O QUE PINTAR?

Heidegger dizia que o “O Olho e o Espírito” era um trabalho falsamente simples, pois nele, estaria “tudo” a respeito do assunto. Concordo com ele; honrar este texto não é fácil, ele exige muito trabalho, várias releituras e muito esforço da parte do leitor para lhe fazer justiça. Por outro lado, fico feliz em pensar que estudando com Merleau-Ponty o fenômeno artístico da visualidade possa encontrar uma resposta para a crise atual da pintura. Teria, a pintura, morrido com o advento da contemporaneidade? Estariam, já, todos os caminhos percorridos e nós, pintores, fadados a repetir o já-feito se insistíssemos em pintar? Teria sido definitiva a ruptura com as tradições pictóricas em conseqüência do abandono das grandes narrativas? O que poderia ser pintar, hoje? O que se poderia pintar hoje?
É claro que não há uma reposta única, nem definitiva e que qualquer resposta é uma resposta temporária, ela própria conduzindo a novas indagações. Como Merleau-Ponty diz no seu texto, essa é uma tarefa que nunca termina porque cada conclusão não é o fim, mas uma proposta de nova reflexão.
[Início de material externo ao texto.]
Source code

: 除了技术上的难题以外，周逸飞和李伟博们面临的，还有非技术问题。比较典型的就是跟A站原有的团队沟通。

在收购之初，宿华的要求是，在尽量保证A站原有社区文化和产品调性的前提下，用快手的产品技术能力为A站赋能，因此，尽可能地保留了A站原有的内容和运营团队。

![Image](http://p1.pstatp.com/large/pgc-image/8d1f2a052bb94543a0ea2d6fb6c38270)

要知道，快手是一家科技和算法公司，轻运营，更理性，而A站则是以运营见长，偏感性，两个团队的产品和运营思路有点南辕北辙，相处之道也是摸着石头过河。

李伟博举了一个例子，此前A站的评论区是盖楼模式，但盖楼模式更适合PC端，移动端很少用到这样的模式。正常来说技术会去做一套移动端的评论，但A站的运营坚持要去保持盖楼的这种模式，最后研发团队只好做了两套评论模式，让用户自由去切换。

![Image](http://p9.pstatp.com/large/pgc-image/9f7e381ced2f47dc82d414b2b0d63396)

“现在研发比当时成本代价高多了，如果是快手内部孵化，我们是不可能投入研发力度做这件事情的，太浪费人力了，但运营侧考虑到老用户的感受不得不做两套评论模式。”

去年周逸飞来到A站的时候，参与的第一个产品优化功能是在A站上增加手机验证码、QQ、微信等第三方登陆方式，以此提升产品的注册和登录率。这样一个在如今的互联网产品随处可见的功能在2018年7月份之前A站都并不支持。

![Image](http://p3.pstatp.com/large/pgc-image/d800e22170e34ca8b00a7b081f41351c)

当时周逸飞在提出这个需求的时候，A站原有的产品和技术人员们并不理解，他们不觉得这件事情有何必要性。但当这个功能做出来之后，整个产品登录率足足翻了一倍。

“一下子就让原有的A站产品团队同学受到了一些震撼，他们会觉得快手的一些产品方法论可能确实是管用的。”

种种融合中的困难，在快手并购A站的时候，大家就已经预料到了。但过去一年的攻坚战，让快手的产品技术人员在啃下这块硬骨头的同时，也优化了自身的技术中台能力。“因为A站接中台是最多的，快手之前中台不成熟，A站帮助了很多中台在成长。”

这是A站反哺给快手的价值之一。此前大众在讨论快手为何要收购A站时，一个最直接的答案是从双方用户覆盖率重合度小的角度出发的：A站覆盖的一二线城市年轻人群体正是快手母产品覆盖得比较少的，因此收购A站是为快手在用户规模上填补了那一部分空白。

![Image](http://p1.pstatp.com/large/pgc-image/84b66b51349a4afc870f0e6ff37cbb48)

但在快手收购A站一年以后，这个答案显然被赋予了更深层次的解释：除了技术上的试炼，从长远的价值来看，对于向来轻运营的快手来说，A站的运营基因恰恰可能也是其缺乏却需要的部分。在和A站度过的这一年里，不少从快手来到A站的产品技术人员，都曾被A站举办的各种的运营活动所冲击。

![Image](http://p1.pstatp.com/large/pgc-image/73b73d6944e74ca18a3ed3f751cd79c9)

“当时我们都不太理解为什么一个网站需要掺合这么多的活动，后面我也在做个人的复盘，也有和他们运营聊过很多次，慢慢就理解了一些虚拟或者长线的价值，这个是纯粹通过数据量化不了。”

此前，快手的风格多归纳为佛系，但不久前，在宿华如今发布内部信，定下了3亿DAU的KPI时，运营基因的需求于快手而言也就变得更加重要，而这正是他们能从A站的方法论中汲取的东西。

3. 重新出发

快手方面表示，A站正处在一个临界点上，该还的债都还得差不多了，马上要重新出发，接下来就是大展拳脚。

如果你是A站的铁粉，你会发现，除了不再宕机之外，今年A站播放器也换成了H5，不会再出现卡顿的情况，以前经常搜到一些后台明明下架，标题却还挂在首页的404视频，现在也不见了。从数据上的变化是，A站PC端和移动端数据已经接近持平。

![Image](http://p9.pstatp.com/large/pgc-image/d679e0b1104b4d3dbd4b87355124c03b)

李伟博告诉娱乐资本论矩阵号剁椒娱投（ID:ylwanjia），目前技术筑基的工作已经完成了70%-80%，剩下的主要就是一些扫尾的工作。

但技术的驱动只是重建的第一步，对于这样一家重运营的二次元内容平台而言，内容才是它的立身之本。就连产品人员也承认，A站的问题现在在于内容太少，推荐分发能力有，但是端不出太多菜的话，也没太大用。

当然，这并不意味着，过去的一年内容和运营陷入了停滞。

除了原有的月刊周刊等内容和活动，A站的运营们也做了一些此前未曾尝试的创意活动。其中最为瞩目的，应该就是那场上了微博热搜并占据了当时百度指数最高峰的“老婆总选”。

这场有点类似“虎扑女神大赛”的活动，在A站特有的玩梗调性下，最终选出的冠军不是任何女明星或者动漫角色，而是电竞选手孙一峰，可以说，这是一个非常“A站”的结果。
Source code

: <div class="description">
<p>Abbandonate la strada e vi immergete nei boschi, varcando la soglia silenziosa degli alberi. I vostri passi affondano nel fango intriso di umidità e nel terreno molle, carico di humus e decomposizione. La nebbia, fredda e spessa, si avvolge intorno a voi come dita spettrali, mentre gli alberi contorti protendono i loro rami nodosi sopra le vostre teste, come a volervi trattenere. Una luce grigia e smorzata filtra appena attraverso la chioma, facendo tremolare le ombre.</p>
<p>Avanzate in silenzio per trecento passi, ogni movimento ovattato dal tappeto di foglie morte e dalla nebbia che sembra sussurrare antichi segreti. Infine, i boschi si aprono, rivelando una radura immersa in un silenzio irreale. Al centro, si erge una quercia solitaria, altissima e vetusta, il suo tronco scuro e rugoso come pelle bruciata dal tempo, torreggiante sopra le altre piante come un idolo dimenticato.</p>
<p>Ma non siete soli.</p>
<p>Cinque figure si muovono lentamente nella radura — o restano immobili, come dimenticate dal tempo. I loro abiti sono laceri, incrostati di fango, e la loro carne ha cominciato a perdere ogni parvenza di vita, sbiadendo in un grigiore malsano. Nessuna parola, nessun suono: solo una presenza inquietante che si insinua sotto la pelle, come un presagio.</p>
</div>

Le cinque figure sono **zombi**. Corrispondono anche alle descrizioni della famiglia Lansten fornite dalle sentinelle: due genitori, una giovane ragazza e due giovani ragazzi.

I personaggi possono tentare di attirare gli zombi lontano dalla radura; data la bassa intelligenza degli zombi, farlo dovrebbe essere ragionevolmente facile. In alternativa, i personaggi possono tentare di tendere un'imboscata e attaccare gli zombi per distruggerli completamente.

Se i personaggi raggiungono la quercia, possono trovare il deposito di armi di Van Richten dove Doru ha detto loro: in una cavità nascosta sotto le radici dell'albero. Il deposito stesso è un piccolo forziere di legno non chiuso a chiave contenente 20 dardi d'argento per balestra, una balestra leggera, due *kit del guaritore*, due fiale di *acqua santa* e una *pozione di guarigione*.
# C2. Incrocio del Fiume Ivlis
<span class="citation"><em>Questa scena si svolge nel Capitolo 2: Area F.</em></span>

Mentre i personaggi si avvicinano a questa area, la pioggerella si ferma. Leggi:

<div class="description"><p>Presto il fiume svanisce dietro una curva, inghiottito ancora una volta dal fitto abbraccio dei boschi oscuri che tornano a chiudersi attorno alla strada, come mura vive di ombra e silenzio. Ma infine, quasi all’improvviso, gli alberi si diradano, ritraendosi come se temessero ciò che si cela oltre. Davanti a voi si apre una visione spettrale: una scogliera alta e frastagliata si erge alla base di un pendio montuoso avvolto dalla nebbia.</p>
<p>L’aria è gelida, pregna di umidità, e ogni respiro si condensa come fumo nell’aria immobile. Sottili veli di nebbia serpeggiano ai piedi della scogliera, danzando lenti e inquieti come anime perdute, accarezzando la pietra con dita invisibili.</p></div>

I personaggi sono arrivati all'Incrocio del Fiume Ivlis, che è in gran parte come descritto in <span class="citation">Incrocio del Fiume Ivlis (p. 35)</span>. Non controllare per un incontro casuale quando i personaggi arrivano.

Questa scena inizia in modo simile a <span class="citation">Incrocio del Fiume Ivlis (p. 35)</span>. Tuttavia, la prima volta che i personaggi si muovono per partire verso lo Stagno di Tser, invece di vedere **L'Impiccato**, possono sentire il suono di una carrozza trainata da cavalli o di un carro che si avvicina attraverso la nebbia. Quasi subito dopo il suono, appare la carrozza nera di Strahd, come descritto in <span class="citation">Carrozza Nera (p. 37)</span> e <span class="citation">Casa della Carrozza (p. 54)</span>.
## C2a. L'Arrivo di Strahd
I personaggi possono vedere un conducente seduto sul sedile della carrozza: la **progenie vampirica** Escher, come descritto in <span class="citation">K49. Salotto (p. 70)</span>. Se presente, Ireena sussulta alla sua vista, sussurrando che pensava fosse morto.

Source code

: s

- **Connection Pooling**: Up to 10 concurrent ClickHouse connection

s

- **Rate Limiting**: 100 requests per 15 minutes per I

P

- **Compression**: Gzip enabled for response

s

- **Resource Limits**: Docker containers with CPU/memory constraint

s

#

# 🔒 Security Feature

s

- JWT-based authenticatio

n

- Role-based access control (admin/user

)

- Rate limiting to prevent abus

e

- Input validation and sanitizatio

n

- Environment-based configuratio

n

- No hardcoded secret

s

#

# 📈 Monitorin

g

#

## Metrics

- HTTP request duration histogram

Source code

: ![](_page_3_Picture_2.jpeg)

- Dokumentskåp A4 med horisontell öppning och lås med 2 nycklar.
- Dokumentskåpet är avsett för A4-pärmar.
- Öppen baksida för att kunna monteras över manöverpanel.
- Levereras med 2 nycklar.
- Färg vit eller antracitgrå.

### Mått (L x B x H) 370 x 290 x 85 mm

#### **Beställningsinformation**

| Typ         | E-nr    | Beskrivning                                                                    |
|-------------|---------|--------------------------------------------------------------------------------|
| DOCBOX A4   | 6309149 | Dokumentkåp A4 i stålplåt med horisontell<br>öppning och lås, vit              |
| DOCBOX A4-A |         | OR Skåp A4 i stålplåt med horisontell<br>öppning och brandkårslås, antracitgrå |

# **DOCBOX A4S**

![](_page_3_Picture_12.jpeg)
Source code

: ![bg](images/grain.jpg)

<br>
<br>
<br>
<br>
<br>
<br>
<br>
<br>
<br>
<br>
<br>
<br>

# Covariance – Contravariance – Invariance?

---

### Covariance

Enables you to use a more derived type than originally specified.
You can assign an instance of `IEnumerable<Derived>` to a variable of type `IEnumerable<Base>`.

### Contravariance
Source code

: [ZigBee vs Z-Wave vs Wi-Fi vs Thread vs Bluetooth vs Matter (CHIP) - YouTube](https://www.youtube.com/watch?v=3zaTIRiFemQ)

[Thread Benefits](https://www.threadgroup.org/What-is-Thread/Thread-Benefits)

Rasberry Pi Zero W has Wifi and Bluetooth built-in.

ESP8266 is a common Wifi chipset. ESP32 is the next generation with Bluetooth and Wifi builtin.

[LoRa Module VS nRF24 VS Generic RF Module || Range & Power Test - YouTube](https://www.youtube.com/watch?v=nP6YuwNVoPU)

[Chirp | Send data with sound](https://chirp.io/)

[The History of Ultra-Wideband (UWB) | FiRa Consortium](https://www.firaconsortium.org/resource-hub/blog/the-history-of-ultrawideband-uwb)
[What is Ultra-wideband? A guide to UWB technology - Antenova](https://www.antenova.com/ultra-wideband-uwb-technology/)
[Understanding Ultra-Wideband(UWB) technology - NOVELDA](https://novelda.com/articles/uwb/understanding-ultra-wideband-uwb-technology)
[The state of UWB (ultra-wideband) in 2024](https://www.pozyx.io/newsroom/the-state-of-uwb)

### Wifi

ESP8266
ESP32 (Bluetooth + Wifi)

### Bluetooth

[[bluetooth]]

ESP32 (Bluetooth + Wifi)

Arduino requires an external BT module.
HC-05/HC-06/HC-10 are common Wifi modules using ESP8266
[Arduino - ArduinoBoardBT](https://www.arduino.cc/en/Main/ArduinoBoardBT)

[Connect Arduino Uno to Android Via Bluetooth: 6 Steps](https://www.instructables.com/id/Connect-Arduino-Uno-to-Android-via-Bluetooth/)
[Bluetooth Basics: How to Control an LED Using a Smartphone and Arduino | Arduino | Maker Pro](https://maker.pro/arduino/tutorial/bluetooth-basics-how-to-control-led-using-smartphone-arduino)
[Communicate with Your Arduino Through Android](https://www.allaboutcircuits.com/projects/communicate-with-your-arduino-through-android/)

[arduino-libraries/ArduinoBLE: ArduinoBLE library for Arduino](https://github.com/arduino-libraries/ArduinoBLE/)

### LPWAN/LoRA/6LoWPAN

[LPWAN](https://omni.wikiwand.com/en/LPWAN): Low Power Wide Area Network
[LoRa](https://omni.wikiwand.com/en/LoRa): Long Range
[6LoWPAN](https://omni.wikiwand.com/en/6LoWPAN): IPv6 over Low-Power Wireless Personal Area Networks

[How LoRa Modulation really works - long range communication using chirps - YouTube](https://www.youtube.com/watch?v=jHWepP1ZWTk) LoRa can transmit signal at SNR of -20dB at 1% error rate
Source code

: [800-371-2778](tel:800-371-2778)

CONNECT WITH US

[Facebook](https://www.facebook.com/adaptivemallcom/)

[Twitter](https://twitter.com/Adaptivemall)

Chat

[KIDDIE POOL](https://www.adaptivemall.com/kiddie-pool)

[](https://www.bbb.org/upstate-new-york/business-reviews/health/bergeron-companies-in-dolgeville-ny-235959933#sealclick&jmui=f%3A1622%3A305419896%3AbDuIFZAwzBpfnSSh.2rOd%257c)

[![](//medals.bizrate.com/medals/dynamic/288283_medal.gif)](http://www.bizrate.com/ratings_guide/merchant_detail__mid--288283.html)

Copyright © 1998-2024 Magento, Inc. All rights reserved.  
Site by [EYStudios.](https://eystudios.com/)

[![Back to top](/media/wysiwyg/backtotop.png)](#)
“As artes e a pintura se abeberam num lençol de sentido bruto”, diz ele, “ao escritor, ao filósofo, pede-se conselho ou opinião, não se admite que mantenham o mundo em suspenso, quer-se que tomem posição _ eles não podem declinar a responsabilidade do homem que fala. A música, inversamente, está muito aquém do mundo e do designável para figurar outra coisa além das épuras[i] do Ser, seus fluxos e refluxos, seu crescimento, suas explosões, seus turbilhões. O pintor é o único a ter direito de olhar sobre todas as coisas sem nenhum dever de apreciação. Dir-se-ia que diante dele as palavras de ordem do conhecimento e da ação perdem a virtude.” O pintor está ali “incontestavelmente soberano em sua ruminação do mundo, (...) obstinado em tirar deste mundo (...), telas. 
Van Gogh dizia que o pintor fala através de sua pintura e eu pessoalmente acredito que os verdadeiros pintores são pensadores que pintam, mas a razão da pintura é outra que não a do logos, diferente da ciência e da filosofia, porém tão nobre quanto a delas.
Merleau-Ponty, ao priorizar a visão como nossa “janela” para o mundo dá um estatuto novo e definitivo à pintura, dificilmente contestado. E enquanto houver mundo, haverá o que pintar e existirão pintores transmutando, em seus corpos, em formas pictóricas, os sinais que o mundo emite.




[i] Épura- Representação, no plano, de uma figura no espaço, mediante projeções.